Requirement: Determine which lines of the records include the word "bedroom", and copy them.

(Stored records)

__________________________________________________

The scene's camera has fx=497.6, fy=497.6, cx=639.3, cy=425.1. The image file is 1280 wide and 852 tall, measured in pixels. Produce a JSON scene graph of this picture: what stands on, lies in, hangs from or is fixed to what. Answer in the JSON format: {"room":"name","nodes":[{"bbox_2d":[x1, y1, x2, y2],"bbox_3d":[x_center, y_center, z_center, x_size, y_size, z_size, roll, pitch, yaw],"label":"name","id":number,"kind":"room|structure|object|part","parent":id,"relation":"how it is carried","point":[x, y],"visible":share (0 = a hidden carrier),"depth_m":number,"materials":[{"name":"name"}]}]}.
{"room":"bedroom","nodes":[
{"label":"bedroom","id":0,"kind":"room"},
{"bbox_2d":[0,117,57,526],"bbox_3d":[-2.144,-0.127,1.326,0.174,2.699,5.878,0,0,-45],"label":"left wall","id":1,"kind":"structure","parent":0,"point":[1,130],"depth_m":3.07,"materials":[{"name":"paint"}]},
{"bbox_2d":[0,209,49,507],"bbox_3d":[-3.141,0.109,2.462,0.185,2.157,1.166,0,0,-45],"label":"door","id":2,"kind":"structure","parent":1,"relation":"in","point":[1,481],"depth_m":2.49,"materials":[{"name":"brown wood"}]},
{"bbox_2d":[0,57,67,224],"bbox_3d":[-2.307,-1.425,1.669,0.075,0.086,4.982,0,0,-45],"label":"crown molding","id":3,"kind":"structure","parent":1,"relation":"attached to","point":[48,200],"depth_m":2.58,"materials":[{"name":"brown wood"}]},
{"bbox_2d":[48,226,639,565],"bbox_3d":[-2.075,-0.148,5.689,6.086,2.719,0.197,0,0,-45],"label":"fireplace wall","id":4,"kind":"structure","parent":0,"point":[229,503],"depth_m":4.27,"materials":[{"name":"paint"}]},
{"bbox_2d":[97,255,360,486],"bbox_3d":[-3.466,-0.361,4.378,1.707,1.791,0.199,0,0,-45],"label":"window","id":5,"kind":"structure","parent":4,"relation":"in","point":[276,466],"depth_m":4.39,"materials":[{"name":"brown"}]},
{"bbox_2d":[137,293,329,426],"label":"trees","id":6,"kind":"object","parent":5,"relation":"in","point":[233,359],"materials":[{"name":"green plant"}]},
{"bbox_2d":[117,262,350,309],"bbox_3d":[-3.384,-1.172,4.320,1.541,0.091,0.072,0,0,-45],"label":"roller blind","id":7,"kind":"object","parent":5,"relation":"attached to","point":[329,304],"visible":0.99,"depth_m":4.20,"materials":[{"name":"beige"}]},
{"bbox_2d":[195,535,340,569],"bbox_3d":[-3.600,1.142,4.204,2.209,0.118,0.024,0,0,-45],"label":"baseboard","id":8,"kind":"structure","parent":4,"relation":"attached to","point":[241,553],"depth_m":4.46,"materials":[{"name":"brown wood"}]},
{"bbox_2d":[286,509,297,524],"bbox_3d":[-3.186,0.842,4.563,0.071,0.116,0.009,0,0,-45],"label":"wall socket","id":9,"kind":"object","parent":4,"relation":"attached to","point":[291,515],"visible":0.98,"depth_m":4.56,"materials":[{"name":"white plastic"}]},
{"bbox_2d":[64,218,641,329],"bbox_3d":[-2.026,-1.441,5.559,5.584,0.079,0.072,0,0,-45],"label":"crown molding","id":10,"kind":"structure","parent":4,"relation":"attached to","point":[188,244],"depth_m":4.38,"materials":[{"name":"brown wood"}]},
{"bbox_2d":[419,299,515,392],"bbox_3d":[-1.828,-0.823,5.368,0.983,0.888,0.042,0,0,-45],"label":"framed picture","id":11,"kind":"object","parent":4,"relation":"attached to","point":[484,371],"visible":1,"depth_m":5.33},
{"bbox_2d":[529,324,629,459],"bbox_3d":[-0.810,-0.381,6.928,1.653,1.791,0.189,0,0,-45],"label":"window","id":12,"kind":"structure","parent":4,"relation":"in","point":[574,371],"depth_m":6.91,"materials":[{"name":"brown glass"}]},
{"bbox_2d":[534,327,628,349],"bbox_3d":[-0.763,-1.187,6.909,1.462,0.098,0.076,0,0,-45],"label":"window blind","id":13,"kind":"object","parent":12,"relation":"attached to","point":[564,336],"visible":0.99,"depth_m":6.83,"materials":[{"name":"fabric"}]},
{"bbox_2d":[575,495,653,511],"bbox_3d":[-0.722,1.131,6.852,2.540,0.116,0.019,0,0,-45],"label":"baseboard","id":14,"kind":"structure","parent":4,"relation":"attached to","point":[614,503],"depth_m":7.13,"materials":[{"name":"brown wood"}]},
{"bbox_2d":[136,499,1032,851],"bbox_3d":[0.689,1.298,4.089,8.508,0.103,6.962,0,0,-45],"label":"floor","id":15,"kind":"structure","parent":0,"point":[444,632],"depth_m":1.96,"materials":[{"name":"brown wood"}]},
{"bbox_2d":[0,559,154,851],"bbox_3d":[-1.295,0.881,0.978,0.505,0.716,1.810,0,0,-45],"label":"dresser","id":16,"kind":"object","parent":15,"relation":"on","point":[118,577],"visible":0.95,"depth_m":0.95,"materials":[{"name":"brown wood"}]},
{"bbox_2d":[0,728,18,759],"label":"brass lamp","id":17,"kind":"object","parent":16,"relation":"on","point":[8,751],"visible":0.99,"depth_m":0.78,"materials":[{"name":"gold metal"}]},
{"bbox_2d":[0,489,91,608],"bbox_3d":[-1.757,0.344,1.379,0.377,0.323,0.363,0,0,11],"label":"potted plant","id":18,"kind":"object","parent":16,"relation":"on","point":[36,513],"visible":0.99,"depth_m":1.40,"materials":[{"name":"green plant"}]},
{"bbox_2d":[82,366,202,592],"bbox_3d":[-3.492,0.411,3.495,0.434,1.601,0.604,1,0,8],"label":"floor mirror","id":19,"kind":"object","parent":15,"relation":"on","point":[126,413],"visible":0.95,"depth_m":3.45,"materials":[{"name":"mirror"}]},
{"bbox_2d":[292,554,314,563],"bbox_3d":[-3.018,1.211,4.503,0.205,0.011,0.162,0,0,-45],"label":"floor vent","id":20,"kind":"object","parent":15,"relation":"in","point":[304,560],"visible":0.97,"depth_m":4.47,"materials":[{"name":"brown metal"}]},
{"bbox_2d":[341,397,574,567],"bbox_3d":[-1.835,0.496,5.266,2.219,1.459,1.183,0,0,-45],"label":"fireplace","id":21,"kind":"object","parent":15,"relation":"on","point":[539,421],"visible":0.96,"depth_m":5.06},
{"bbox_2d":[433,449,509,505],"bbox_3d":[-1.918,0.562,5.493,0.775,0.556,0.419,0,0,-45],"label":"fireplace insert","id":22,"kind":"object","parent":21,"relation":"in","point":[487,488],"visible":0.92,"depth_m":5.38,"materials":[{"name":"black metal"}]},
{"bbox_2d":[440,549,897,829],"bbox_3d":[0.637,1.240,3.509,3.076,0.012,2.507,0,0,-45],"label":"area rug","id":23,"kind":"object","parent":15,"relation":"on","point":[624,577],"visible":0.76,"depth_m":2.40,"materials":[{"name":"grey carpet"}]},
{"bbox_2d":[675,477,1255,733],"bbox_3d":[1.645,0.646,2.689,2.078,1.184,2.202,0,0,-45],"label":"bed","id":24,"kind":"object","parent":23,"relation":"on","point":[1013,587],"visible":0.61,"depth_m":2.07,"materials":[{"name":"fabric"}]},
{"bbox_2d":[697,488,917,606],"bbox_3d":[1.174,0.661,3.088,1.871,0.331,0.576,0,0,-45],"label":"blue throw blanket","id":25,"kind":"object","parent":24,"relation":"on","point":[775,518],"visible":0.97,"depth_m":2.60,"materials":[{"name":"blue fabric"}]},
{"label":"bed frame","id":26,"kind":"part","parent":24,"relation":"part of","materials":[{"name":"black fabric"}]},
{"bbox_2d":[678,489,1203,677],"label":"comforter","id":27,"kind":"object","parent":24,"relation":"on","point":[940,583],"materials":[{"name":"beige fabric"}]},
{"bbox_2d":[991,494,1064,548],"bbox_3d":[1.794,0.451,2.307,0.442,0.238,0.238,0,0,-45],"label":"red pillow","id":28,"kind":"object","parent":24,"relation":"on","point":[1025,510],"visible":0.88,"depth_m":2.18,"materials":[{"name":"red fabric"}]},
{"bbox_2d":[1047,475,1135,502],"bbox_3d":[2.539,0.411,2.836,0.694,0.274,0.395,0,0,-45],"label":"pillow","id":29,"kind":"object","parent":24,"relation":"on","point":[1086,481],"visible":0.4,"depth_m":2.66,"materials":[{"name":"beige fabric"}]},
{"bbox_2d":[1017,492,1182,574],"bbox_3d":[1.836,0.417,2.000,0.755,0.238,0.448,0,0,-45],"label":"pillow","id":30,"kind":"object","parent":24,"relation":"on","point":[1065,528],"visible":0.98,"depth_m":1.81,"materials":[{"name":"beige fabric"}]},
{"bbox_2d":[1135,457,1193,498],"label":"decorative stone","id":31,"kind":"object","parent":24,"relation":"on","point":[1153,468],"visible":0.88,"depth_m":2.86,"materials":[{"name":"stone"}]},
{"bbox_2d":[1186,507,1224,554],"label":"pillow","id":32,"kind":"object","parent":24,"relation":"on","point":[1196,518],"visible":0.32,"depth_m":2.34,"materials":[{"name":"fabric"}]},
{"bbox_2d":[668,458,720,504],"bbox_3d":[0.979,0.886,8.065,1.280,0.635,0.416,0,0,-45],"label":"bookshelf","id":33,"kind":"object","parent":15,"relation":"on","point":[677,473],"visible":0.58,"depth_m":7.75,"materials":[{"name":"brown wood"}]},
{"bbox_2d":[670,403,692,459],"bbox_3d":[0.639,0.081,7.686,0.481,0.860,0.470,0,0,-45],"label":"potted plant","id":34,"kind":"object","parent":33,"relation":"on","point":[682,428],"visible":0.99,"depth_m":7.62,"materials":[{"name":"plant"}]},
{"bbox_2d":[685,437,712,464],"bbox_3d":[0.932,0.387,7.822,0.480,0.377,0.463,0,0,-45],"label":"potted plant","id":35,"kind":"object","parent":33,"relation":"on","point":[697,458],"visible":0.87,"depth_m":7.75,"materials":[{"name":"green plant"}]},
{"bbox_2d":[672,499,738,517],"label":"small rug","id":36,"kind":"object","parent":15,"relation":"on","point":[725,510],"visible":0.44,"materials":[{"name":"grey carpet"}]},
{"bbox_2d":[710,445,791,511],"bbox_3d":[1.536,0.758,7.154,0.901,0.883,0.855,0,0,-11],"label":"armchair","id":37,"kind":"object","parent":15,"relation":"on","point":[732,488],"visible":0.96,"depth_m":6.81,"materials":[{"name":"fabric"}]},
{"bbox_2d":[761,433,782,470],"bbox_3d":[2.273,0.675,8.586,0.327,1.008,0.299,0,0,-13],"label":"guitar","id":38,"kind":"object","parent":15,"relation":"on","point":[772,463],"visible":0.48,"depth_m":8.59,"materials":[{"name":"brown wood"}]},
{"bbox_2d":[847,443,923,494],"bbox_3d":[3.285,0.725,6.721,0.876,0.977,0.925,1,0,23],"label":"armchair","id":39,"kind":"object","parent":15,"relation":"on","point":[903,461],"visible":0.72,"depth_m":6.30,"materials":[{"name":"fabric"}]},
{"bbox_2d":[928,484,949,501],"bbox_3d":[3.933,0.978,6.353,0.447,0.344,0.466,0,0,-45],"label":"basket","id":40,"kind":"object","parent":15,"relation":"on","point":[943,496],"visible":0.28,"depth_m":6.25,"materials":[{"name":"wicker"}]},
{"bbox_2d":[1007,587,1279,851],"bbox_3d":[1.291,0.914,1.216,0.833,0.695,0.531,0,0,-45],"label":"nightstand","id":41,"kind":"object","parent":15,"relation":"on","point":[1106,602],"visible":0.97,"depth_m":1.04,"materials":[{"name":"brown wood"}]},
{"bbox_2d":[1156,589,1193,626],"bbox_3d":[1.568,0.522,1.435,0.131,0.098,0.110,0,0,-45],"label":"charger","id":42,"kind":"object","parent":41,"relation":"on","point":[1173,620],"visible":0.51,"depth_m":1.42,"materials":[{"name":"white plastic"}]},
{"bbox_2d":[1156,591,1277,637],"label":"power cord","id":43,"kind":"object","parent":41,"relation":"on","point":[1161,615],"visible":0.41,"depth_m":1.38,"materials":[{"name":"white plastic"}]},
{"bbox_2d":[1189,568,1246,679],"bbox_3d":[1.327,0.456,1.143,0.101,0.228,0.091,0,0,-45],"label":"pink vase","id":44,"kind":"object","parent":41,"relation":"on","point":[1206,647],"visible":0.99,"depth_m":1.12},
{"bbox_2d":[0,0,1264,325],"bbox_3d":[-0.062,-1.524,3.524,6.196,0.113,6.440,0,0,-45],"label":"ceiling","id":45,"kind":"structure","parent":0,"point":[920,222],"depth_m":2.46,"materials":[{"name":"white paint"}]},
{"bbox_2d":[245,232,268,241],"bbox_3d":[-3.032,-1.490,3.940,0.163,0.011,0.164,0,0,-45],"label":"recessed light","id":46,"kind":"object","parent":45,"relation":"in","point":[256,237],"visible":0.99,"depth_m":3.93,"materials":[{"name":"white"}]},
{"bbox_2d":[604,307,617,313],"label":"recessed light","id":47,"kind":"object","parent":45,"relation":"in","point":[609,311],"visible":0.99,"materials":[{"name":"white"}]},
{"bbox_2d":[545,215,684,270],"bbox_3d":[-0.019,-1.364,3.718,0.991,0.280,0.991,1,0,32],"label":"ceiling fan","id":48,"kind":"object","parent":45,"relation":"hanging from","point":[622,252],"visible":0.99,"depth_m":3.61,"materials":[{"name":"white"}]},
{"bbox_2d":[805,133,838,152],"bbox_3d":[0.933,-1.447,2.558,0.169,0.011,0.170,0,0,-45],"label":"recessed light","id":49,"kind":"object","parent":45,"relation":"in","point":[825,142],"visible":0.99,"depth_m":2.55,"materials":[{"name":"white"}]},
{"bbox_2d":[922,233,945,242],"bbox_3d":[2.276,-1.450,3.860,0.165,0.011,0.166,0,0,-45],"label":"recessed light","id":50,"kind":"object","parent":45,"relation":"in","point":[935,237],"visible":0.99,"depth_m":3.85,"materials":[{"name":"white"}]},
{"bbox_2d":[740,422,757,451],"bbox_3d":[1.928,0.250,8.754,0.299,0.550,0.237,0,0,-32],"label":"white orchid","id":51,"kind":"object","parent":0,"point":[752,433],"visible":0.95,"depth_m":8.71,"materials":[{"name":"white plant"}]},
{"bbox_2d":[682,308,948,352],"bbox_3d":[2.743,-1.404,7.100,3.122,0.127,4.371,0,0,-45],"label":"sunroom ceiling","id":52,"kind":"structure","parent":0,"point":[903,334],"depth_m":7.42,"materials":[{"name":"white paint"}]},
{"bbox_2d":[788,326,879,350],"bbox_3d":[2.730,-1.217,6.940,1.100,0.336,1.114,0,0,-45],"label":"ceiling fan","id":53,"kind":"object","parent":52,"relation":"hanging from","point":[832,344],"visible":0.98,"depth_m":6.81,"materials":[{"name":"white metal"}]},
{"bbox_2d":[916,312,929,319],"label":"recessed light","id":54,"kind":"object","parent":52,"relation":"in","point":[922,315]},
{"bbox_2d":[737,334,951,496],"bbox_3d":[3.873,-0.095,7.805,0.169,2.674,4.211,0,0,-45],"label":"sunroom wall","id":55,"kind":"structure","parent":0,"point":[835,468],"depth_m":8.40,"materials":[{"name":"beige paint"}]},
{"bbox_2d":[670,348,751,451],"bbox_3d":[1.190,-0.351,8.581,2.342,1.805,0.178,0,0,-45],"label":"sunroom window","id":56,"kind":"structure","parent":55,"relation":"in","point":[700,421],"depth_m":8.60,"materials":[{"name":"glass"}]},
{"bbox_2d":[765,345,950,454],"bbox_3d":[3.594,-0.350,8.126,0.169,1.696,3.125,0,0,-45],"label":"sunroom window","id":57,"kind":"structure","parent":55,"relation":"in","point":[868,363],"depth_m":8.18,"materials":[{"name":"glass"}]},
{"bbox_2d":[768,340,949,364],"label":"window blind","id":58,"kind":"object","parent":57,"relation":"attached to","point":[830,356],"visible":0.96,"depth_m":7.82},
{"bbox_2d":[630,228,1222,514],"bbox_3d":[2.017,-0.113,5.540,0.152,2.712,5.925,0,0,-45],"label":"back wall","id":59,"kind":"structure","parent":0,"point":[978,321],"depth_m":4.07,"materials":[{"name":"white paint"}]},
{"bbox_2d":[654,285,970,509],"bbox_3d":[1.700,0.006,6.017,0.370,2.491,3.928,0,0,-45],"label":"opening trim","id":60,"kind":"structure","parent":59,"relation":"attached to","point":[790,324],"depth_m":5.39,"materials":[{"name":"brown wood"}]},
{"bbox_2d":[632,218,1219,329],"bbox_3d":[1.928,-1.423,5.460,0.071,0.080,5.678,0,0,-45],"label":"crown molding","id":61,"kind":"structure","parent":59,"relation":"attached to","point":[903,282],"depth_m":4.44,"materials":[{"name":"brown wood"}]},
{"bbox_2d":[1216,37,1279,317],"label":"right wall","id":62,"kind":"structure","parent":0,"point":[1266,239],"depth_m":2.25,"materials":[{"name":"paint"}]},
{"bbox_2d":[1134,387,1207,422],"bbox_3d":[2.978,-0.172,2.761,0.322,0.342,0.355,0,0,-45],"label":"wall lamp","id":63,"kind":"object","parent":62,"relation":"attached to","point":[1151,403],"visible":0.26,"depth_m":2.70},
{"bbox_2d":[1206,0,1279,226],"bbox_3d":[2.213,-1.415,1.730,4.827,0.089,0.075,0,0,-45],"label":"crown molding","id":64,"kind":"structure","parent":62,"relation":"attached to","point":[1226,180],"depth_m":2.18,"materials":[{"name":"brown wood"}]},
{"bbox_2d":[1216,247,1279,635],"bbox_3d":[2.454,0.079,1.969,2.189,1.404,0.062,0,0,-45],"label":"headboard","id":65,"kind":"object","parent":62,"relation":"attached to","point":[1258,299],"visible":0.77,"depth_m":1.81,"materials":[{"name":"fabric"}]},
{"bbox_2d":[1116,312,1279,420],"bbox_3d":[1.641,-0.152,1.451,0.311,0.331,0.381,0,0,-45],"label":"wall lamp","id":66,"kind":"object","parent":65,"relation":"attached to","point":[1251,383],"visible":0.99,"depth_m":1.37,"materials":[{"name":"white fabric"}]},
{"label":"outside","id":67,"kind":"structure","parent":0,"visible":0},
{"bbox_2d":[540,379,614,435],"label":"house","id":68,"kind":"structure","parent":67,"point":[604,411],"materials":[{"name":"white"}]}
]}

__________________________________________________

Task response:
{"room":"bedroom","nodes":[
{"label":"bedroom","id":0,"kind":"room"},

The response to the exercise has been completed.